BLINDNESS (2024 work-in-progrress)

Blindness can take many forms. Physically, it is the affliction of being born sightless or losing sight later in life.

Figuratively, one might think of Milton’s darkness visible, which the poet uses to describe the hell which awaits Lucifer when he falls from grace. 

Blindness can also be a self-inflicted punishment, as in Sophocles’ Oedipus Rex who puts out his own eyes to atone for an unspeakable sin.

Saramago’s epic novel opens at a traffic light, where the first victim of a mysterious pandemic suddenly loses the ability to see. Chaos quickly ensues and then proceeds to engulf the city, bringing society to the very edge of cataclysm, only to lift again suddenly and inexplicably.

More broadly, blindness could refer to the human condition: to the ability to see but not comprehend. Think of a newly arrived immigrant unable to read or speak the language of her new home, trying desperately to navigate and adapt to a different culture.

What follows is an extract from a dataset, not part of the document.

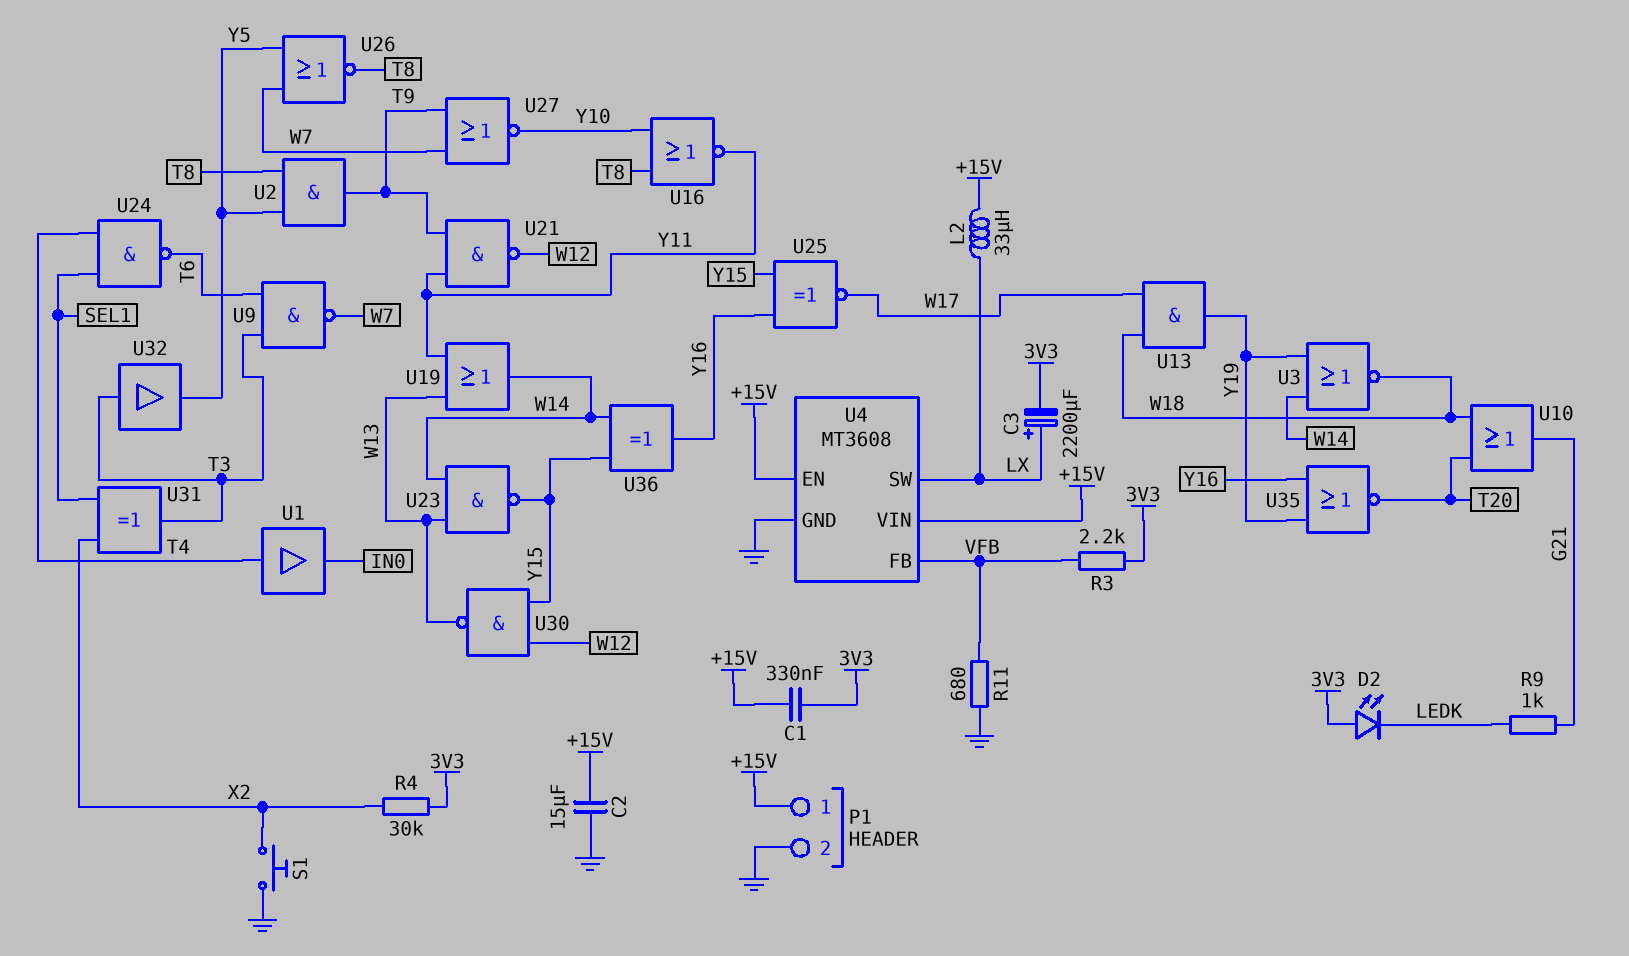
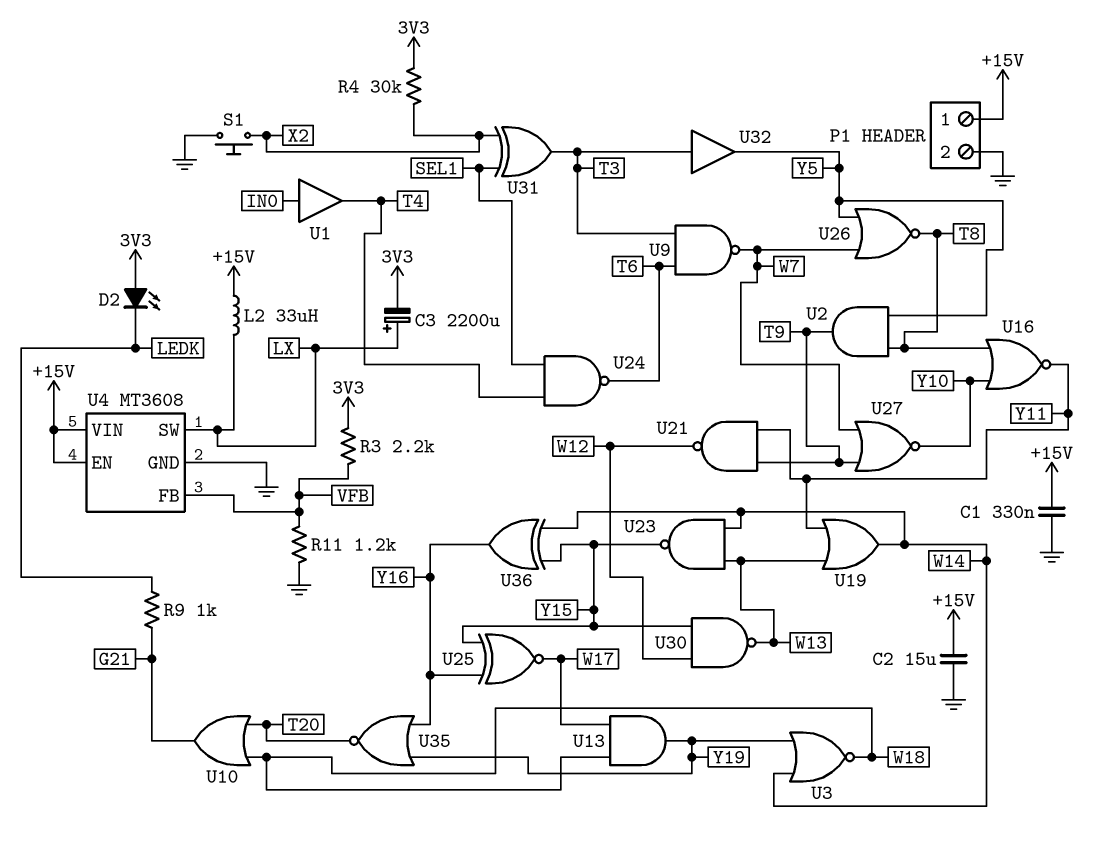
C1: 330nF (+15V, 3V3) -> 330nF (+15V, GND)
R11: 680 (GND, VFB) -> 1.2k (GND, VFB)
U1: buffer (in T4, out IN0) -> buffer (in IN0, out T4)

In creating this body of work, I took steps to make my process more arduous and tentative than photography usually is, like a blind person stumbling in the dark. I first disabled - and at times modified - my equipment to strip away the advantage of its technological prowess; also I often worked in near darkness, where even the act of seeing became difficult. My lighting technique highlights the tactility of surfaces. Unlike a photographer, who builds meaning based on visual pattern, a blind person largely relies on the other senses to know the world. 

This series is driven by the consciousness of a nameless drifter, making his way through the streets of Seoul. Every photograph is a question mark which makes him pause and consider an object up close, trying to decipher its meaning through such changing emotions as anxiety, curiosity, fear or desire.